Mimi Parker, voix, percussions et âme du trio américain Low, vient de mourir à 54 ans d’un cancer des ovaires. Hommage de Pierre Lemarchand.
«Un croisement improbable entre Simon & Garfunkel et Joy Division», avait tenté le chanteur et guitariste Alan Sparhawk pour décrire la musique de Low au mitan des années 90, quand le groupe n’avait encore que quelques années d’existence. Et c’était plutôt bien trouvé : le rayonnement mélodique du chant et ses halos d’harmonies baignaient des reliefs de ruine, mangés de ténèbres, couverts de cendre – errance d’une guitare, plomb de la basse, compte à rebours de la batterie. Low était déjà, et le demeurerait jusqu’à la fin, l’œuvre d’un couple : Sparhawk, donc, et son épouse Mimi Parker, qui s’étaient rencontrés jeunes encore, dans la ville dylanienne de Duluth, Minnesota. La fin est survenue le 5 novembre, et annoncée par Alan : Mimi est décédée, succombant à un cancer contre lequel elle livrait bataille depuis deux ans.
Depuis trente années environ, la musique de Low recouvrait le paysage musical de sa brume électrique, le minait de ses trouées de silence, l’accidentait de ses lentes ascensions, le nimbait de ses rêves d’altitude. La musique, pour Mimi Parker et Alan Sparhawk, a toujours été affaire sérieuse, quête céleste autant qu’exploration sans concession de l’âme humaine – dans ses tréfonds se nichaient d’insoupçonnées lumières, nous apprirent-ils. Durant tout ce temps, le groupe a évolué dans des parages limites – ceux de la transe, nourrie des pouvoirs magiques de la répétition et de la pulsation, embrassant en un même élan frémissements et explosions sonores – sans jamais perdre de vue, dans les nuits d’encre de leurs chansons, les fanaux mélodiques.

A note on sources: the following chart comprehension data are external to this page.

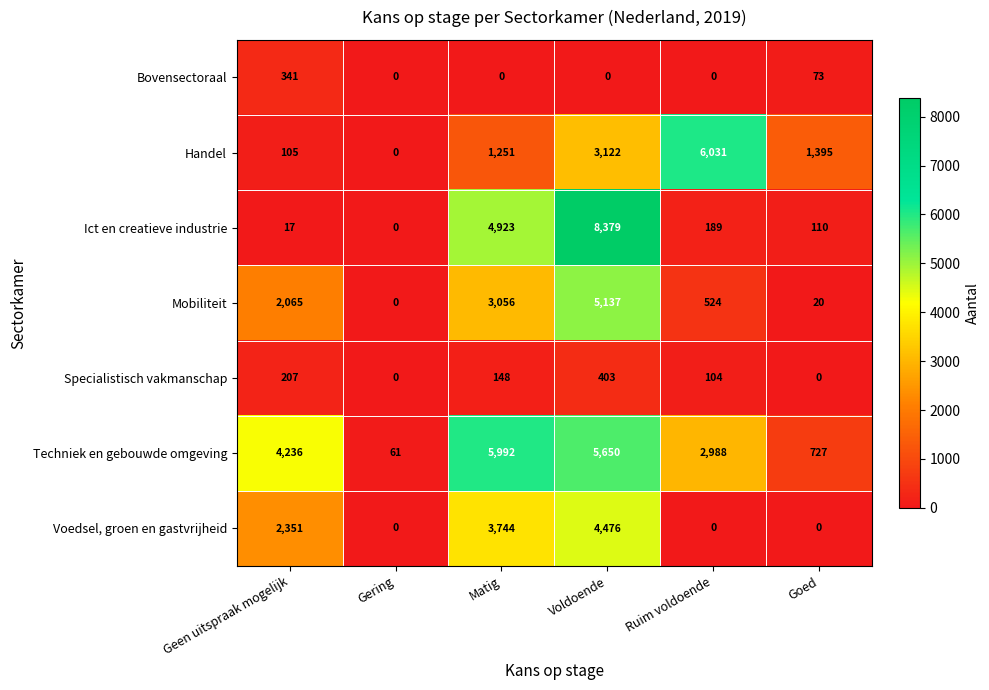

Which series has the widest spread of values?

Ict en creatieve industrie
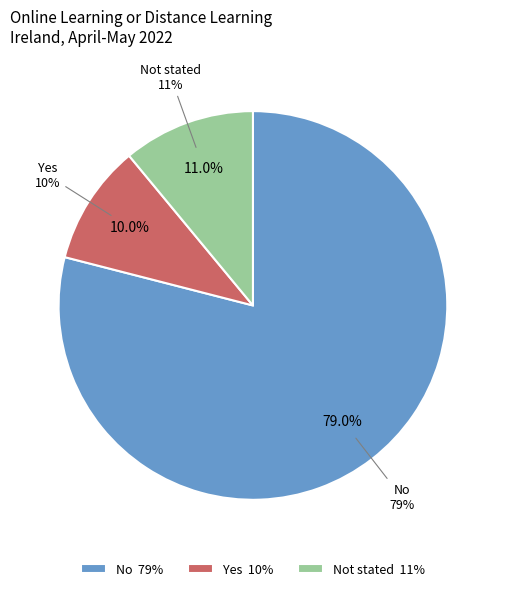

Which has a higher value, Yes or No?

No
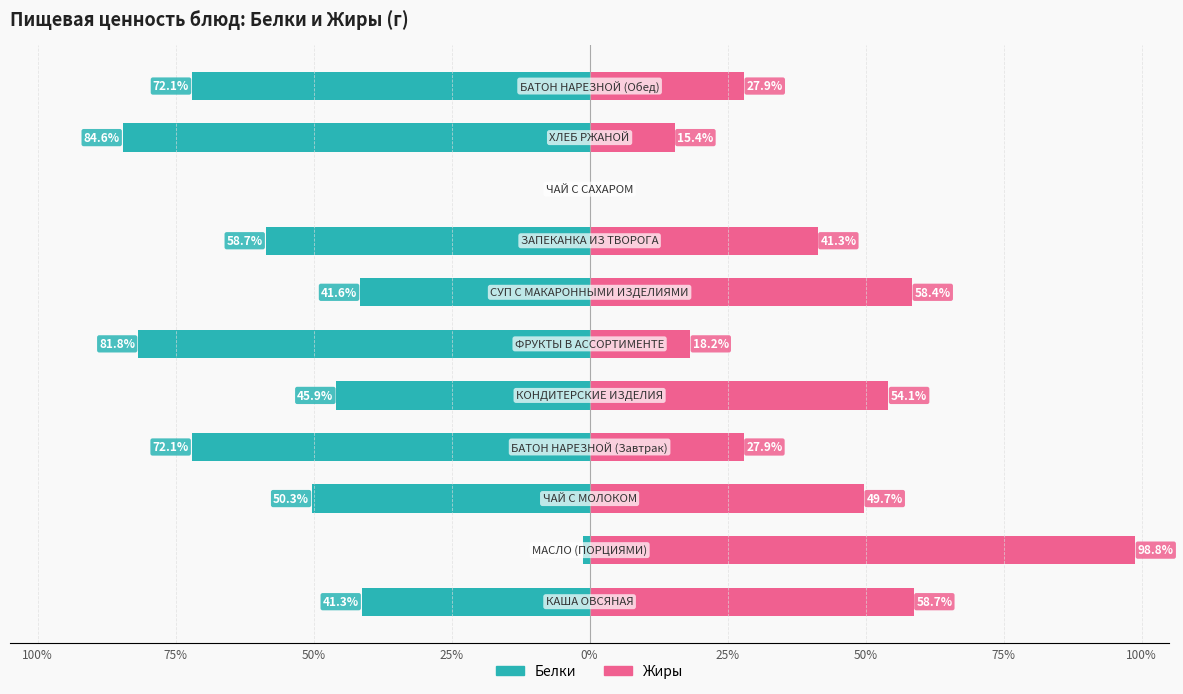

What are all the series names shown in the legend?

Белки, Жиры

Quel majestueux et tendre vaisseau que Low qui, loin des courants fugaces qui agitèrent le rock indépendant des dernières décennies et en firent et défirent les modes, traça la courbe lente et élémentaire d’un sillage que nul autre n’emprunta, une écume devenue familière et recelant surprises et métamorphoses, indispensable à ceux qui y trouvèrent matière à rêver. Des tempos lents sondés par Low, la batterie de Mimi Parker était le cœur régulier, mais un cœur aux aguets, prêt à s’emballer. Sa silhouette, debout derrière sa batterie minimale (une caisse claire, un tom, des cymbales parfois, un balai, une mailloche), épousait la verticalité légère du pied de micro dans lequel elle se faisait souvent choreute, parfois détachait des nuages de mélodies hautes. Son corps, tendu, semblait alors s’élever tandis que décollaient au ralenti les chansons en fragile équilibre du groupe de sa vie, Low. Quinze albums réalisés entre 1994 et 2021 (de I Could Live in Hope à HEY WHAT) et témoignant de ce chant irréel, des ces altitudes frôlées et de ce pouls profond, nous permettront de nous souvenir toujours de Mimi Parker.